I picked one of his most recent posts (it’s had more than a few days to collect shares), which currently has 594 Tweets and 223 likes.

 

Despite having increased his readership since posting that original guide, he actually got fewer shares with his 100% original content.

Obviously, the topics are different, so they can’t be compared perfectly. However, I think this shows that curated content can still achieve some impressive results when done right.

That’s why 50% of surveyed marketers said that curated content helped improve their brand visibility, SEO, traffic, and buyer engagement.

The same report also revealed that 41% of marketers found that curated content increased either the number or quality of their sales leads.

Reason #3 – You can expand out of your area of expertise:

Even after more than 5 years, I still write on the same types of topics—mainly about social media, content marketing, and SEO.

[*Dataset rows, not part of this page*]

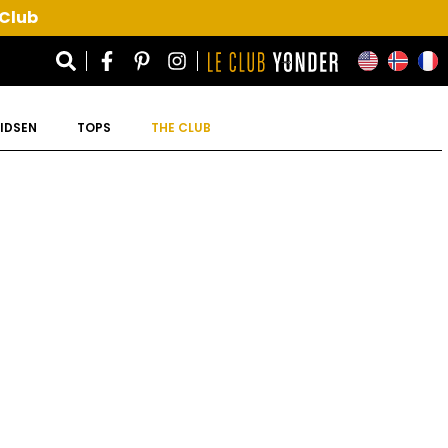
 Club
IDSEN
TOPS
THE CLUB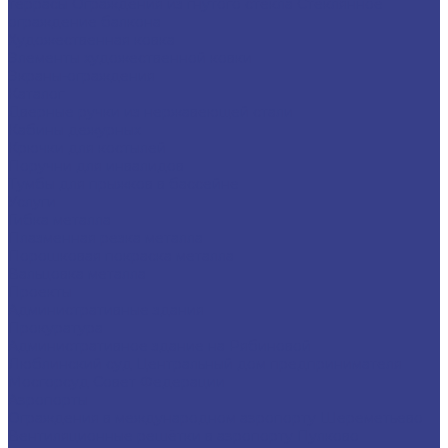
террасы
Ограждения из гнутого стекла
Стеклянное
ограждение балкона
Художественная ковка
Элементы художественной ковки
Экраны-ограждения
Каталог
Дверные ручки из нержавеющей стали
Кабины дежурных
Крючки для костылей
Поручни для инвалидов
Тумбы для прыжков в бассейне
Услуги
Гибка металла
Плазменная резка металла
Порошковая покраска металла
Вальцовка металла
Проекты
Административные здания
Прокуратура
Административное здание на Рябиновой
Люблинский суд
Центральный дом предпринимателя
Мосгорсуд
Совет Федерации
Аэропорты
Ограждения в международном аэропорту Шереметьево
Вентиляционные решётки в аэропорту Пулково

But I know that some of my readers are interested in other topics as well, topics that I might not have much expertise in.

I could, of course, take extra time to research and experiment in those areas, but it can take months to become an expert.

Or I could simply curate the best content on those topics.

For example, I could create a guide to buying an online business with curated content. It’s something I don’t have much experience with, so I couldn’t comfortably write about it right now, but I could curate it for my readers.

Reason #4 – You can use it to open relationships:

One huge potential benefit of curating content is that it provides value to influencers—if you do it right.

A good piece of curated content will actually drive traffic to the sources you link to.

In addition, if you only include the best of the best, it increases the brand recognition and authority of the people or businesses you include.